New Family of Bony Fish Discovered : Daily Current Affairs 
        
                    
                 
             
        
        
                    
                New Family of Bony Fish Discovered
Why in NEWS ?
-  New family of bony fish discovered in Western Ghats.
ABOUT
-  Scientists from India, Germany, United Kingdom and Switzerland have discovered a new family
of bony fish from the Western Ghats, and named it Aenigmachannidae.
-  Results of this study was published in Scientific Reports, the open-access mega-journal of the
Nature Publishing Group.
-  A year after the discovery of the enigmatic Gollum Snakehead, Aenigmachanna gollum from the
rice fields of northern Kerala, scientists have now conducted detailed studies on its skeleton and
genetic assembly.
-  The study led to the recognition that this species, and its congener Aenigmachanna mahabali,
represents a new family different from Channidae, in which both species were initially placed.
WESTERN GHATS
-  The Western Ghats, also known as Sahyadri (Benevolent Mountains), is a mountain range that
covers an area of 140,000 square kilometers in a stretch of 1,600 kilometres parallel to the
western coast of the Indian peninsula, traversing the states of Tamil Nadu, Kerala, Karnataka,
Goa, Maharashtra and Gujarat.
-  It is a UNESCO World Heritage Site and is one of the eight hot-spots of biological diversity in the
world.
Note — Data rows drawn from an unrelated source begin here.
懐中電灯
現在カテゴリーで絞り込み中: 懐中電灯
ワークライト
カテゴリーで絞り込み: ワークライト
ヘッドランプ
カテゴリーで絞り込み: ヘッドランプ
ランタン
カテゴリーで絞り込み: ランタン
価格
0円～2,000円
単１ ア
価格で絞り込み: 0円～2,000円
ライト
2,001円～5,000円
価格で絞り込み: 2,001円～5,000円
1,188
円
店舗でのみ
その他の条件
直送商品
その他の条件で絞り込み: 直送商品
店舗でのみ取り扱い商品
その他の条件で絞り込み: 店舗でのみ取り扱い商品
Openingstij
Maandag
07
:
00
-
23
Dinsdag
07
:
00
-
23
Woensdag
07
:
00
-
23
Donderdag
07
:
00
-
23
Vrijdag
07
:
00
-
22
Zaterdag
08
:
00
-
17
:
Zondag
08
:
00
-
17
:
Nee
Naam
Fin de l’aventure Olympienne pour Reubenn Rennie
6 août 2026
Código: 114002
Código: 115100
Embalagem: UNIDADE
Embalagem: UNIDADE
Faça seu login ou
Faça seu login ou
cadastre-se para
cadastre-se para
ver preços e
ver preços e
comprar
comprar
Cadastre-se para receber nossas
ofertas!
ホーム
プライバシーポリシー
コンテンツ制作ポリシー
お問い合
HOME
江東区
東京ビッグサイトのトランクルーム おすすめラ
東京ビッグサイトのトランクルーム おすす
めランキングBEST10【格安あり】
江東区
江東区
It is sometimes called the Great Escarpment of India. According to UNESCO, the Western
Ghats are older than the Himalayas.
-  Total of thirty-nine areas in the Western Ghats, including national parks, wildlife sanctuaries and
reserve forests, were designated as world heritage sites in 2012 – twenty in Kerala, ten in
Karnataka, six in Tamil Nadu and four in Maharashtra.
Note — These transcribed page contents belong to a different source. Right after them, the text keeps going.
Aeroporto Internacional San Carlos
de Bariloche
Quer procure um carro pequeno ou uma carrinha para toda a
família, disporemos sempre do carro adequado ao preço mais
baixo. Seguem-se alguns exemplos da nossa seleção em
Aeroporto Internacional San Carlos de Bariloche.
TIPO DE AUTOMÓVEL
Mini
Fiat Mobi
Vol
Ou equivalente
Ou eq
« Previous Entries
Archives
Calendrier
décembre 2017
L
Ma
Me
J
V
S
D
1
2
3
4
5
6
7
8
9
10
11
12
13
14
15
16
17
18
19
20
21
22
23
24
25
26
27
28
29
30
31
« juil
-  The Western Ghats contain more than 30 per cent of all plant, fish, herpeto-fauna, bird, and
mammal species found in India. Many species are endemic, such as the Nilgiri tahr (Hemitragus
hylocrius) and the lion-tailed macaque (Macaca silenus). In fact, 50 per cent of India’s
amphibians and 67 per cent of fish species are endemic to this region.
-  The region has a spectacular assemblage of large mammals - around 30 per cent of the world’s
Asian elephant (Elephas maximus) population and 17 per cent of the world’s existing tigers
(Panthera tigris) call this area their home.
CONCLUSION
-  The presence of two unique endemic families of freshwater fish in a small region like Kerala is
unparalleled, and indicates the exceptional diversity and endemicity of fishes in this part of the
world.
-  The aquifers of Kerala have a wealth of enigmatic and relic fauna, the diversity of which we are
only slowly uncovering.
-  But subterranean ecosystems are under high levels of threat due to indiscriminate ground water
extraction and pollution, and introduction of alien species in the dugout wells. As a result, we
may be losing unique habitats and species much before they are known to science.